- Stated exercise A:
Turn everything in the rows from the first line down to the line containing "table_header Sliding Backplate" into a Markdown table with the columns No. and Line, leaving out blank lines.
####################
Robert Gray: If You Could Have Dinner With...

You've seen, heard or posed the question. The New York Times Book Review's "By the Book" series asks it this way: "You're organizing a literary dinner party. Which three writers, dead or alive, do you invite?"

I once considered the question in an essay, imagining a dinner in 19th century Concord with Ralph Waldo Emerson, Henry David Thoreau, Bronson Alcott, Nathaniel Hawthorne and Margaret Fuller. But the fantasy came with a reality check: "Given my working-class heritage, though, I'd probably have been serving them soup."

Mark Twain's 70th birthday dinner at Delmonico's in New York City

This week, the birthday of another notable Concord resident sparked renewed consideration of literary dinner parties, and the stakes were raised dramatically when I discovered other potential guests lurking nearby.

Louisa May Alcott turned 184 and C.S. Lewis 118 on Tuesday, just a day before Samuel (Mark Twain) Clemens hit 181 years old and Jonathan Swift a spry 349.

They all still look good for their ages--books in print, myriad biographies and scholarly works available, and perennial international media coverage of their birthdays. If you're a dead author, who could ask for anything more?

I was propelled down this rabbit hole of dead author birthday awareness when Main Street Books, Mansfield, Ohio, shared a Facebook post from Books with a Past, Glenwood, Md., featuring a necklace and Alcott's words: "She is too fond of books and it has turned her brain." I knew it was time to send out the invitations and consider topics for discussion.

Louisa May Alcott
C.S. Lewis (photo: The Wade Center)
####################
- Stated exercise B:
Reproduce everything in the literary dinner party essay from "I once considered" down to "guests lurking nearby.", word for word.

- Supplied material:
####################
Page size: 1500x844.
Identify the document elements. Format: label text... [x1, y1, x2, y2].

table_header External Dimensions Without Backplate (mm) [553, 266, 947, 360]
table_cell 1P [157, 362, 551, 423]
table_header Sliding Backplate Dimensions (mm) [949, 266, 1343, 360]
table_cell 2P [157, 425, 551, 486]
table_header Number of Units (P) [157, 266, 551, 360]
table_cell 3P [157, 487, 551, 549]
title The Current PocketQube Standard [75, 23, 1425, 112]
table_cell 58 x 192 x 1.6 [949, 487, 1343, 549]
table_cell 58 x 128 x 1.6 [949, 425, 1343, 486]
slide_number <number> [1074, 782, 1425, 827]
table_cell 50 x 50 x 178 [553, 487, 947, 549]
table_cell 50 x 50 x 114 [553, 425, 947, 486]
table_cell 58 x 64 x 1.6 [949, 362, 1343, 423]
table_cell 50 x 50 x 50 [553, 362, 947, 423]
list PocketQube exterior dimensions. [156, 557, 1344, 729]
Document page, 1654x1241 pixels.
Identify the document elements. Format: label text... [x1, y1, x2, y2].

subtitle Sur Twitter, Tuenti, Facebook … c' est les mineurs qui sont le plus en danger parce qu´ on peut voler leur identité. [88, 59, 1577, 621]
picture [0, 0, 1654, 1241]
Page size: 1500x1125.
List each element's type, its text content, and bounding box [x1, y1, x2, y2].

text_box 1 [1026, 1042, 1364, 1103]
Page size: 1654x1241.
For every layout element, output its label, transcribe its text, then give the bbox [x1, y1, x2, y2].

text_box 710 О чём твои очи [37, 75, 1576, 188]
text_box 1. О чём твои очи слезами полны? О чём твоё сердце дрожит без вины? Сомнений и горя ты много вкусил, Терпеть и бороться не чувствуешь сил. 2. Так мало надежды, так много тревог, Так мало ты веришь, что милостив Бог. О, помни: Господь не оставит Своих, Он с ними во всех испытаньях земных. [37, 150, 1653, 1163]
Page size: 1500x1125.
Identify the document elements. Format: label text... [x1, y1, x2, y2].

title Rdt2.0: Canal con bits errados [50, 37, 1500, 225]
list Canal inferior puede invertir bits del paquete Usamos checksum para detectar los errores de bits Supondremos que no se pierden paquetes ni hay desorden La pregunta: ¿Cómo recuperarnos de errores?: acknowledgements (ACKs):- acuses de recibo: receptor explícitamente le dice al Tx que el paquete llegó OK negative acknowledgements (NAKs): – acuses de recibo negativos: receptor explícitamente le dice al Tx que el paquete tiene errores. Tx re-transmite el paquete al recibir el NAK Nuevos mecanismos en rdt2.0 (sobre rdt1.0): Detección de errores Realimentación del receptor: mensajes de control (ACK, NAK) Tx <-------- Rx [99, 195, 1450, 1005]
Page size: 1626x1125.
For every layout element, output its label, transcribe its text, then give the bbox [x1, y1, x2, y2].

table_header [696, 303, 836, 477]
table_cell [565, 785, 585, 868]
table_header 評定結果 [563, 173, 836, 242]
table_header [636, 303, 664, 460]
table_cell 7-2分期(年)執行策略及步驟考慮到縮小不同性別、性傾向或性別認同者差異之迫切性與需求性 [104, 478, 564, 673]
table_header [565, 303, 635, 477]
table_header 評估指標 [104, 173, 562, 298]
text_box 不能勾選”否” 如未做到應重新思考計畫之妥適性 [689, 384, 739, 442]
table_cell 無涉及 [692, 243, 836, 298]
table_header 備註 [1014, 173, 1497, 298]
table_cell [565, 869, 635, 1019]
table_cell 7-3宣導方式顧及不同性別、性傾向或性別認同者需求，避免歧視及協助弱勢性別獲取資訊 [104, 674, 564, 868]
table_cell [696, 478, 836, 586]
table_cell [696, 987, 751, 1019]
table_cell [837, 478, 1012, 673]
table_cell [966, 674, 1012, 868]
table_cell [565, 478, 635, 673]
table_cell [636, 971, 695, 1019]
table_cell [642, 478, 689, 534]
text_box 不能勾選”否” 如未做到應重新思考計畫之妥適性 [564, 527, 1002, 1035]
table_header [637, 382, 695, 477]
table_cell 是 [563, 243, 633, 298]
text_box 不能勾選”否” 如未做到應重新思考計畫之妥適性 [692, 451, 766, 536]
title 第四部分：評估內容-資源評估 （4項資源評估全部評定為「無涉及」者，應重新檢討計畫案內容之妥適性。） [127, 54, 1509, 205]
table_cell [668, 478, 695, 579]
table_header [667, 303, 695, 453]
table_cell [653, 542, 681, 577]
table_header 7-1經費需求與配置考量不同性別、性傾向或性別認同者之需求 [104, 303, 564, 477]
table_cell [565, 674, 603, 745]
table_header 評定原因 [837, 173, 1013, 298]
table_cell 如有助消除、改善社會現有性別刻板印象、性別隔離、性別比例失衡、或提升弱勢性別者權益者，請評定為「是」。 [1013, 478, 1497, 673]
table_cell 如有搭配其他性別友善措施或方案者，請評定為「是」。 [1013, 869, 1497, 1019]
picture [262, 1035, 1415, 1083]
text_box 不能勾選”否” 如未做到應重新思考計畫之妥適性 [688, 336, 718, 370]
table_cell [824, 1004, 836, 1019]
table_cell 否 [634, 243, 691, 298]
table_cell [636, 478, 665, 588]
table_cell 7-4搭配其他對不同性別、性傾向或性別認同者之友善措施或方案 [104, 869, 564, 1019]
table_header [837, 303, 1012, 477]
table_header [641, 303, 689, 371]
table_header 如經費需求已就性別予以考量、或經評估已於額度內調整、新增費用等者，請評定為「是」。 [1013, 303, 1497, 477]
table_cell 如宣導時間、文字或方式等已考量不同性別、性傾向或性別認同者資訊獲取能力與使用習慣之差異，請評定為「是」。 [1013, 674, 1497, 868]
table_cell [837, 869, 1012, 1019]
####################
- Full response A:
| No. | Line |
|---|---|
| 1 | Page size: 1500x844. |
| 2 | Identify the document elements. Format: label text... [x1, y1, x2, y2]. |
| 3 | table_header External Dimensions Without Backplate (mm) [553, 266, 947, 360] |
| 4 | table_cell 1P [157, 362, 551, 423] |
| 5 | table_header Sliding Backplate Dimensions (mm) [949, 266, 1343, 360] |

- Full response B:
I once considered the question in an essay, imagining a dinner in 19th century Concord with Ralph Waldo Emerson, Henry David Thoreau, Bronson Alcott, Nathaniel Hawthorne and Margaret Fuller. But the fantasy came with a reality check: "Given my working-class heritage, though, I'd probably have been serving them soup."

Mark Twain's 70th birthday dinner at Delmonico's in New York City

This week, the birthday of another notable Concord resident sparked renewed consideration of literary dinner parties, and the stakes were raised dramatically when I discovered other potential guests lurking nearby.